Despicable Me review - It helps to be super if you’re a super-villain.

But while he may have the underground HQ, the legion of minions and the nefarious schemes, Gru (Steve Carell) is a rather ordinary megalomaniac: a suburban grouch continually bested by his cocky rival Vector (Jason Segel) who can’t even interest his mother (Dame Julie Andrews) in his diabolical plans.

That might change if he succeeds in his latest plot, an outlandish attempt to make off with the Moon.

To do so, he’ll need to recover a stolen shrink gun his nemesis has pinched – something he will only manage with the aid of three orphaned kids whose Girl Scout cookies are all Vector will open his front door for.

Combining Incredibles-style hardware with a Shrek-esque protagonist, Universal’s first foray into the 3D toon marketplace can’t help but feel derivative.

But to judge by its bumper US box office, its target demographic don’t notice or care, the scene-stealing antics of Carell’s little yellow henchmen and the Bondian gadgetry doing much to mask a clunky narrative riddled with sentimentality.

The latter pitches up once Gru starts warming to his adopted brood, reaching its nadir in an excruciating scene that sees him read them a bedtime story about three hungry kittens.

You can’t imagine Blofeld being that lame. Nor did he ever have to go cap in hand to his bank manager to fund his aspirations, one of several strange logic gaps (why doesn’t Gru simply steal the money?) that should really have been filled in at conception stage.

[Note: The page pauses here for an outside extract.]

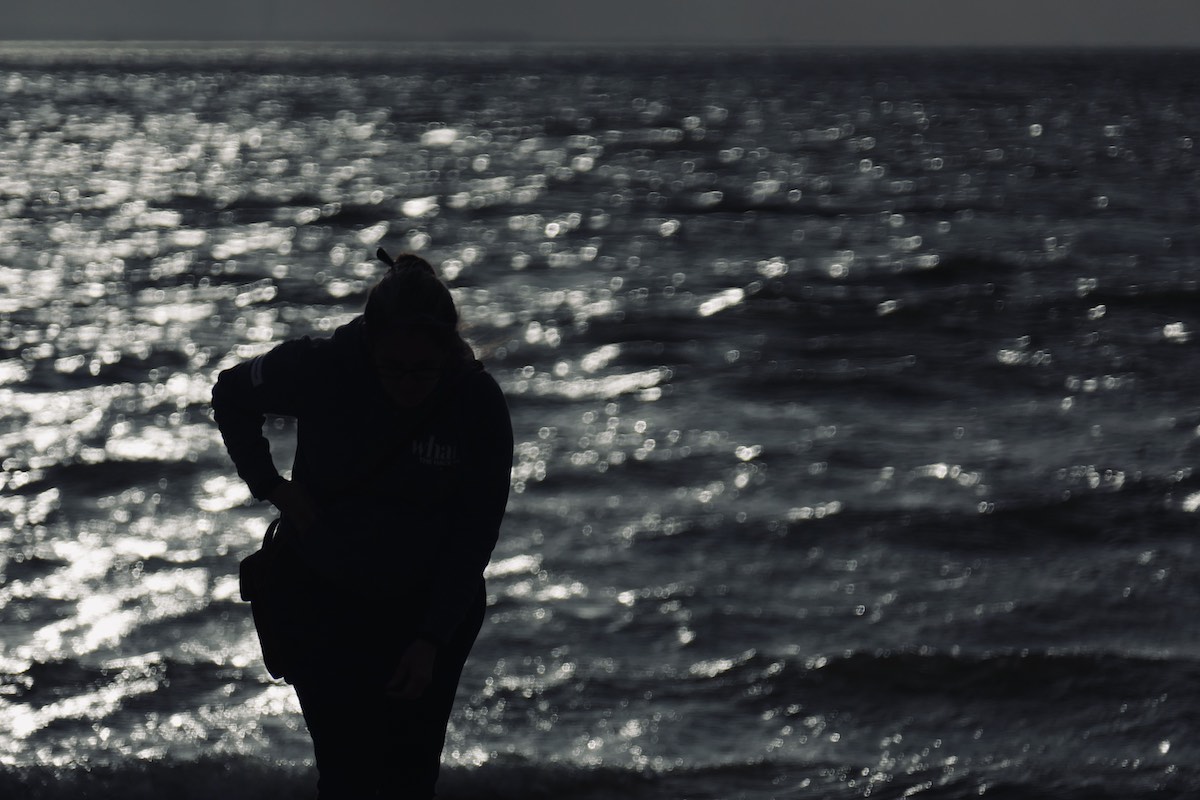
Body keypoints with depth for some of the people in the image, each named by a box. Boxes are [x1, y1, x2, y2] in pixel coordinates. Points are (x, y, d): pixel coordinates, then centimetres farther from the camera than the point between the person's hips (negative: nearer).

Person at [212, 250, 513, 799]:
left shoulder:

None of the above should stop you laughing, Despicable scoring funnies satirical (Gru’s ‘Bank Of Evil’ used to be Lehman Brothers), scatological (the trump gun knocked out by Russell Brand’s geriatric Q) and slapsticky (the minions testing the 3D’s limits during the end credits).

But it does suggest Pixar’s ‘story is everything’ maxim has yet to filter down to its competitors.
 

Balanced a tad uneasily between action fantasy and redemptive heart-tugger, this frenetic CG animation has an identity crisis as big as its hero’s inferiority complex. That said, it’ll do until Megamind arrives.